Rouland has spoken on Russian culture and the arts at the French Embassy, the Russian Cultural Centre, the World Affairs Council, the German Ambassador’s Residence, the Wilson Center, the Library of Congress, New York University, Stanford University, Princeton University, the University of California at Berkeley, and Harvard University. She currently serves as the inaugural Scholar in Residence for the Washington Ballet.
JUNE 16 - StEven barnes
STEVEN BARNES is Associate Professor of Russian and European History at George Mason University. His research specializes on the history of the Gulag—the Soviet system of forced labor internment camps. His first book, the multi-award winning Death and Redemption: The Gulag and the Shaping of Soviet Society, published by Princeton University Press in 2011, was based on extensive field research in Russia, Kazakhstan, and the United States. He is currently completing a book to be called Gulag Wives: Women, Family, and Survival in Stalin's Terror that will trace women’s lives in a Gulag camp for women arrested solely due to the arrest of their husbands at the height of Stalin’s Great Terror. Dr. Barnes teaches extensively on the history of Russia and the Soviet Union along with global comparative histories of the concentration camp and totalitarianism. He seeks to bring to his students an understanding that violations of human rights are not just artifacts of earlier time periods and foreign places but are real and significant threats in our own time and place.
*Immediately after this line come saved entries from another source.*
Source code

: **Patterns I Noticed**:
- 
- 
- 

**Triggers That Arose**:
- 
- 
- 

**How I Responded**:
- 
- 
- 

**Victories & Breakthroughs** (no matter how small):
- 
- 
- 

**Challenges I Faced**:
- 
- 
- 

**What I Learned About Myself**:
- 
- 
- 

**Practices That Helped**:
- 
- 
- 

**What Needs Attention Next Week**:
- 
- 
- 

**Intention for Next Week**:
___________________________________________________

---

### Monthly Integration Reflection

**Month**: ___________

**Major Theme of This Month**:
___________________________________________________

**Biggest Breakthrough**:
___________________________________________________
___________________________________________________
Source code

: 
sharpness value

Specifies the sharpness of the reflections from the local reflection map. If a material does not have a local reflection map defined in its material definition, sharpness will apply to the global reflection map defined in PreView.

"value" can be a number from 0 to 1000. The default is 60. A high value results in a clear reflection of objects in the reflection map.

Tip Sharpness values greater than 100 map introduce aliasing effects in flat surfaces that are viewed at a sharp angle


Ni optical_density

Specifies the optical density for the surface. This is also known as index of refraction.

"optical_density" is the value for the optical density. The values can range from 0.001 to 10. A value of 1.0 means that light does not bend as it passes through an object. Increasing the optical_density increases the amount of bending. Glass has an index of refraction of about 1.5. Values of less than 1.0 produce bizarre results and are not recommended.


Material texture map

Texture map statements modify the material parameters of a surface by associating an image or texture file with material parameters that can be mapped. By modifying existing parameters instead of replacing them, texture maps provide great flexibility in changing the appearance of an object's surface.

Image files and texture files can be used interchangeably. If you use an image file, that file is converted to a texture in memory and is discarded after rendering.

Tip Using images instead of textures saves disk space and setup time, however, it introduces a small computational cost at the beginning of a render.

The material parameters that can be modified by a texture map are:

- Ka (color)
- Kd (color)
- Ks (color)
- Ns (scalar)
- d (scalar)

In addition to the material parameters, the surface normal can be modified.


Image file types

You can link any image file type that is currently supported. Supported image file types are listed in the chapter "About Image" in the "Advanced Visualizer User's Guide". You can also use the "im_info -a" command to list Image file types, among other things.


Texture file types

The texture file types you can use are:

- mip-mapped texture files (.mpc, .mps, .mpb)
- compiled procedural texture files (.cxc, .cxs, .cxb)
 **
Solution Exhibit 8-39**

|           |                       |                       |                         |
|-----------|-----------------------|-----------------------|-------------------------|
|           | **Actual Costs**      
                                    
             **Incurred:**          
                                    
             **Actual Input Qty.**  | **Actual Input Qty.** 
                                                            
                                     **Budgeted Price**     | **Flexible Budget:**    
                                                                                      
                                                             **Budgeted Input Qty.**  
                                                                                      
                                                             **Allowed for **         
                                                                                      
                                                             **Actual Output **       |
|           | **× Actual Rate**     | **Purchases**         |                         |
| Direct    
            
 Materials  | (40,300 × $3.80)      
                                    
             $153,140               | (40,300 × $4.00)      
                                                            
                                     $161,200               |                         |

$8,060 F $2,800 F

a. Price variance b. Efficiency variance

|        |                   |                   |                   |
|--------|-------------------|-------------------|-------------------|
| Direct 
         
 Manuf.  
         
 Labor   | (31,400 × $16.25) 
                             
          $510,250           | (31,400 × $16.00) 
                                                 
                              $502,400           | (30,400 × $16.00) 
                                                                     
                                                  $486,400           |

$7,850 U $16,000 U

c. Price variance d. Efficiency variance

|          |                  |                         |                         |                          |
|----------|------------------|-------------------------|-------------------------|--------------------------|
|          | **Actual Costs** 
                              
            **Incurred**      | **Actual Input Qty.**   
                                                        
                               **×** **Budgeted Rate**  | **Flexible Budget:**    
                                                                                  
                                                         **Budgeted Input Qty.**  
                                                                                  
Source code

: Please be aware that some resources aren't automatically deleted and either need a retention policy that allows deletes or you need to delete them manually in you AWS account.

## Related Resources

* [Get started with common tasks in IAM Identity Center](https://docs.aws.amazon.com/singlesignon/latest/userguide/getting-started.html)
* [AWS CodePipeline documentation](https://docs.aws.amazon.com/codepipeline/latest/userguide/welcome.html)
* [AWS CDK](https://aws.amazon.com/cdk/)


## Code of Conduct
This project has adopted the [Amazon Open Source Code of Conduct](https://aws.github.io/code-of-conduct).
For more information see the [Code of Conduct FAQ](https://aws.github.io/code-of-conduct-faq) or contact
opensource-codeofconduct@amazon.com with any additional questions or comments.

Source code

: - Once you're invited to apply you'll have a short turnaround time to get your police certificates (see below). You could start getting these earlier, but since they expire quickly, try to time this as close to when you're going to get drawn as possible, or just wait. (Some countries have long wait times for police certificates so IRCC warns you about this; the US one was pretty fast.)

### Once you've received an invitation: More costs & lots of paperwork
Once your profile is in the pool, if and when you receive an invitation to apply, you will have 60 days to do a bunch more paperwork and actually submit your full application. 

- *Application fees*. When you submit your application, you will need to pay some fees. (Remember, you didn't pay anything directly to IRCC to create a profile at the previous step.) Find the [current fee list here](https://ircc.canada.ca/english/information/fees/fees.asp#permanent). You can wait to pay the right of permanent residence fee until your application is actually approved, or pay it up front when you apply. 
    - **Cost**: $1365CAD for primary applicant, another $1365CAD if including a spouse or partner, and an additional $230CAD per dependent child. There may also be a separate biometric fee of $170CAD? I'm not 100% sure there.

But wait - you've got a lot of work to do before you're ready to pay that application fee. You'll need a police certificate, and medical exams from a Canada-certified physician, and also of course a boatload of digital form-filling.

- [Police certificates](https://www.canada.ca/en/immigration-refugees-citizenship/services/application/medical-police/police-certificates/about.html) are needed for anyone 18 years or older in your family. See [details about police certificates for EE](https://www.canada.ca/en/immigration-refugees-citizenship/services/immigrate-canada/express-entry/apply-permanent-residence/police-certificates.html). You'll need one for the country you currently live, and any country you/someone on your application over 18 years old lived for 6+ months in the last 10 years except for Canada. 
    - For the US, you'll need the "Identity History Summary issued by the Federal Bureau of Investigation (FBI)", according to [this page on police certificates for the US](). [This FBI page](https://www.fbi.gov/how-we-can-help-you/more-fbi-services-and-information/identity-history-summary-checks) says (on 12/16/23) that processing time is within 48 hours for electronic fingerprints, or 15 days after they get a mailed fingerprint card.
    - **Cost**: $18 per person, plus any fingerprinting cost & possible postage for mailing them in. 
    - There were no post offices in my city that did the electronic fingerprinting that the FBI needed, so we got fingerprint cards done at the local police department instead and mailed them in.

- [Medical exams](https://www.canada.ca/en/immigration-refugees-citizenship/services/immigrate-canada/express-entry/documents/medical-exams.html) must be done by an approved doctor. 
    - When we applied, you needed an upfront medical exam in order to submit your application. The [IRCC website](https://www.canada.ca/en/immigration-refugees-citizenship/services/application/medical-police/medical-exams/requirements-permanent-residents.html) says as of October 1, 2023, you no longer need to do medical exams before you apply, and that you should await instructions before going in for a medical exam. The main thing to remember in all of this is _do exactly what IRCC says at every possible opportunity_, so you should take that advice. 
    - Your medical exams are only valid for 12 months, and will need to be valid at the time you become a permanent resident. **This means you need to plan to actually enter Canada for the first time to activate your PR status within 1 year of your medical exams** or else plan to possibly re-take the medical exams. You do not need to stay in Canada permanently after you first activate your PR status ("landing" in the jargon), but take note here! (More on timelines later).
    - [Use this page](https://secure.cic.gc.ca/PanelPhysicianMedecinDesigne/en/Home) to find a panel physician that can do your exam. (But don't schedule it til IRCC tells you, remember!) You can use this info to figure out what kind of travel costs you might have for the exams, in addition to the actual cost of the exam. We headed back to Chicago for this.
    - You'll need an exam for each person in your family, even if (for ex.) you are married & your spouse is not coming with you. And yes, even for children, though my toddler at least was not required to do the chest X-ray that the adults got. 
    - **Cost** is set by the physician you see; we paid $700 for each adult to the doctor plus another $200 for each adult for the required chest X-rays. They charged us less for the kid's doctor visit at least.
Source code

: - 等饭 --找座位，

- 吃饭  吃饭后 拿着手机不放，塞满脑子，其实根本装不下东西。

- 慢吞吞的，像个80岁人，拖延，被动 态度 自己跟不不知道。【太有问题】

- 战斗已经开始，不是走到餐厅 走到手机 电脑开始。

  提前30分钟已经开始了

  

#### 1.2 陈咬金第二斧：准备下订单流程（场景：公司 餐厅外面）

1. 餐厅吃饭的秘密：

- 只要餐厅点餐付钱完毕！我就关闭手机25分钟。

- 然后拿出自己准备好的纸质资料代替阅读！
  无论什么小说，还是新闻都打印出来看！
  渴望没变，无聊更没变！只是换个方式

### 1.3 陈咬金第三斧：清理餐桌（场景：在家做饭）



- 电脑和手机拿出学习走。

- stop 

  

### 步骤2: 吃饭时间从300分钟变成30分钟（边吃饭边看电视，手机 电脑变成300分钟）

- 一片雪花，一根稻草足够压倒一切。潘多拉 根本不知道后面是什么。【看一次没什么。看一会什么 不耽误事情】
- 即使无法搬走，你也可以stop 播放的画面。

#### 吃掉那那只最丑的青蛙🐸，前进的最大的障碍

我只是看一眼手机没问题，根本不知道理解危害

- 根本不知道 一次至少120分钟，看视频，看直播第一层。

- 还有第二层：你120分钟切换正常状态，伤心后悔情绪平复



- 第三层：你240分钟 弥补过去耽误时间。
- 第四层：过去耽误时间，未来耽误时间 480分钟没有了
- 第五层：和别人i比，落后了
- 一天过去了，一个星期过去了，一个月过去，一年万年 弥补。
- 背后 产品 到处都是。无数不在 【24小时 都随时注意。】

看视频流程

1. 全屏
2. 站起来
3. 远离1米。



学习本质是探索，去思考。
He is excited to discuss the ways that Describe the Night uses Russian and Soviet history to raise important questions about contemporary events in the United States.
JUNE 23 - JEFFREY MANKOFF
JEFFREY MANKOFF is deputy director and senior fellow with the CSIS Russia and Eurasia Program. He is the author of Russian Foreign Policy: The Return of Great Power Politics (Rowman & Littlefield, 2009) and a frequent commentator on international security, Russian foreign policy, regional security in the Caucasus and Central Asia, ethnic conflict, and energy security. Before coming to CSIS, he served as an adviser on U.S.-Russia relations at the U.S. Department of State as a Council on Foreign Relations International Affairs Fellow. From 2008 to 2010, he was associate director of International Security Studies at Yale University and an adjunct fellow at the Council on Foreign Relations. In addition to his policy research, Dr. Mankoff teaches courses on international security and Central Asia at Georgetown University’s School of Foreign Service. Dr. Mankoff has held academic fellowships at Harvard, Yale, and Moscow State Universities. He holds dual B.A.s in international studies and Russian from the University of Oklahoma and an M.A., M.Phil., and Ph.D. in diplomatic history from Yale.